As if machine guns and poison gas hadn’t proved deadly enough. The military mind has a great deal to answer for.
“He dies here,” Jenkins said. “You must promise.” And he touched the weapon stuck in his belt again.
It didn’t take much imagination to see that there would be problems, complaints, and scandal if the major eluded the law. Not that I thought those legalities mattered, not when he was clearly dying from within. “All right. What about you? At the very least, you will be considered an accessory after the fact.”
“Can I rely on you?” he asked. “When Major Larkin dies, I’ll make a run for it. If you don’t notify the police until tomorrow—tomorrow morning will surely be time enough—I’ll be gone. That way the major will be found before his remains are too distressing.”

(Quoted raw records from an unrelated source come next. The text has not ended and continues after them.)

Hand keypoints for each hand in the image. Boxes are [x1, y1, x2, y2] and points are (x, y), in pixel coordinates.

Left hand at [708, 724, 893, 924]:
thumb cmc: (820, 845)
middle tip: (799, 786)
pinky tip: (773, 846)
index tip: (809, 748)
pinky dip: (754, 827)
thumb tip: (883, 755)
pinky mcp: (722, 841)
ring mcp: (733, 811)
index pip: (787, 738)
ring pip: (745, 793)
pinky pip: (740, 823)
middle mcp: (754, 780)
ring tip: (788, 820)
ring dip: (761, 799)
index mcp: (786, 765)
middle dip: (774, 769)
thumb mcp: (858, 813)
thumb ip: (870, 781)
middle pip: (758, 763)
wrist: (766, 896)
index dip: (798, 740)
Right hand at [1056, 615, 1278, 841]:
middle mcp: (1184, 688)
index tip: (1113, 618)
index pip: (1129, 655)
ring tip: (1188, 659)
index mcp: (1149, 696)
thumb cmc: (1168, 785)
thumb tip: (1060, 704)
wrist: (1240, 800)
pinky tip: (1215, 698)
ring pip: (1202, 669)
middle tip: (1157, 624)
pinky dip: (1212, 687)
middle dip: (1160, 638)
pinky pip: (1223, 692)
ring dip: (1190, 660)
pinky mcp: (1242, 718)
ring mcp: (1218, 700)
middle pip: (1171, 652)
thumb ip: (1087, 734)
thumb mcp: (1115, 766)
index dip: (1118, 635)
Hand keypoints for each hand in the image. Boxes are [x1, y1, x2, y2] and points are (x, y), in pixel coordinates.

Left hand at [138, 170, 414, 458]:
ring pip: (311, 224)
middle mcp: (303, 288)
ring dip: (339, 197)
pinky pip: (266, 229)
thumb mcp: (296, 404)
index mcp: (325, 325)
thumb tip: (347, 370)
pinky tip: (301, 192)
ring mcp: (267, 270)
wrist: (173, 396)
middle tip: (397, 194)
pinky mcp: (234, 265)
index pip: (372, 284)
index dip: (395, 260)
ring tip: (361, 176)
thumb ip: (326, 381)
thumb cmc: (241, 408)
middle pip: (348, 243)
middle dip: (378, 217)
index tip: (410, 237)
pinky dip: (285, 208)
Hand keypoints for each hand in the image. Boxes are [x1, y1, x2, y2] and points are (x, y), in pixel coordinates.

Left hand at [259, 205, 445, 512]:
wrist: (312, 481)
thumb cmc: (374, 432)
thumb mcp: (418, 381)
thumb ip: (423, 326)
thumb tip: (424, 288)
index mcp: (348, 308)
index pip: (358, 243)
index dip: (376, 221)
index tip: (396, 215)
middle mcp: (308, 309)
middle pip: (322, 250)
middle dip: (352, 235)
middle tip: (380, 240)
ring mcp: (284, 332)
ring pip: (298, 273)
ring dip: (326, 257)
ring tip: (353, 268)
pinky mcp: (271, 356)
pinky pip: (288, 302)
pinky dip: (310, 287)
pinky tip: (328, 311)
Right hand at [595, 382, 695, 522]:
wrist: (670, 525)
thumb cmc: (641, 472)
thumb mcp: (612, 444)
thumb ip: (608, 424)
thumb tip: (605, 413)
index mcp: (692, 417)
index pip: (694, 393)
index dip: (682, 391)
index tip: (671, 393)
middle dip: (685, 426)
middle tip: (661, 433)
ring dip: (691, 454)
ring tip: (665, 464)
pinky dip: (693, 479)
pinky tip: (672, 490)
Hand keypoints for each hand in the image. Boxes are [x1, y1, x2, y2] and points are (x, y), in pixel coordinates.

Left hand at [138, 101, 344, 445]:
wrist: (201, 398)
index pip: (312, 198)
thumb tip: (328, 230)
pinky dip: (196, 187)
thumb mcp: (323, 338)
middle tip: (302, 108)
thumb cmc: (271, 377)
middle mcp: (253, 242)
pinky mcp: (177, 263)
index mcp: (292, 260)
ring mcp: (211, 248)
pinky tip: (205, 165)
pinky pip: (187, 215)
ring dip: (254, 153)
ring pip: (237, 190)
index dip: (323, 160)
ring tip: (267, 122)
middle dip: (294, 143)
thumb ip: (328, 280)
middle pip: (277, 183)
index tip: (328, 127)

When I nodded, he shook my hand. “Thank you, Francis. He saved my life when he got me out of the trenches. A lot of my mates were not so lucky.”
The endless war. I could contribute nothing on that topic, and I didn’t try. “Leave the door unlocked when you go,” I said. “And wheel me as far as the stable. I’ll manage from there.”
Or so I thought. In the event, I barely made it back to Inspector Carstairs’s car, and when I did, I was wheezing like a steam locomotive. Of course, Nan noticed that and also the earth on my trousers.
“I slipped looking at the dig. I didn’t notice there was dew on the grass.”
Nan clearly was dubious about that, but Carstairs was all in a sweat and didn’t notice much of anything. The major had done a bunk. Off who knew where. And Jenkins, the footman, was missing as well. The car was in the garage. “Or,” Carstairs said, simmering and quite near the boil, “the car had been in the garage. But now Thorne, I think he’s the chauffeur, has been sent off on errands with it. Without as much as checking the mileage.”